Vá pró cavaco que o parta!

O Presidente da República, e candidato à reeleição, esteve ontem particularmente inspirado para  comunicar com o povo.

Ao repetir corriqueiro auto-elogio, advertiu em tom messiânico: “é preciso escolher o candidato mais preparado…” – e quem é ele, quem é? Cavaco Silva, nem mais. 

Depois de intensa e prolongada reflexão, confessou ao jeito de humilde crente: “espero que as promessas às vítimas do mau tempo em Tomar, Ferreira do Zêzere e Sertã sejam cumpridas…” – e quem mostra assim ser um homem de fé, quem é? Cavaco Silva, obviamente.

Por fim, a comunicação social desafiou-o a falar da ‘revisão das leis laborais”, mas o PR argumentou que esse tema estava fora da agenda política; e do alto da sua cátedra, proclamou: “é essencial encontrar um rumo da produtividade e da competitividade da economia” – quem é capaz de ser o português mais visionário, quem é? Cavaco Silva, quem havia de ser!?

Agora um pouco mais a sério, digo: eu que, desde os dez anos de governação cavaquista, tenho remado contra o rumo que o País tomou – também sob o comando de Guterres, Barroso e Sócrates, saliente-se – sinto-me desiludido face à perspectiva de novo mandato presidencial carregado de cinzentismo e da decadência induzida por incapazes.

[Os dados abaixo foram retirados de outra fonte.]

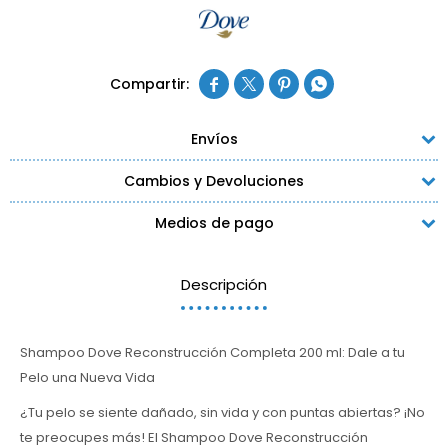




Envíos
Cambios y Devoluciones
Medios de pago
Descripción
Shampoo Dove Reconstrucción Completa 200 ml: Dale a tu
Pelo una Nueva Vida
¿Tu pelo se siente dañado, sin vida y con puntas abiertas? ¡No
te preocupes más! El Shampoo Dove Reconstrucción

Ressalvo que, ao usar o termo cinzentismo, nem sequer sou original. Com efeito, então no “Independente”, já Paulo Portas, sim esse mesmo, o do CDS, o aplicava para definir a prestação pública de Cavaco –  sei que Portas agora pensa o inverso, mas como se sabe é um homem muito dado a essas inflexões. 

A vida dos portugueses está, pois, condenada a fatalidades. E o cinzentismo cavaquista é mais uma. Que posso fazer? Desabafar, apenas desabafar, gritando bem alto: “Vá pró cavaco que o parta!”.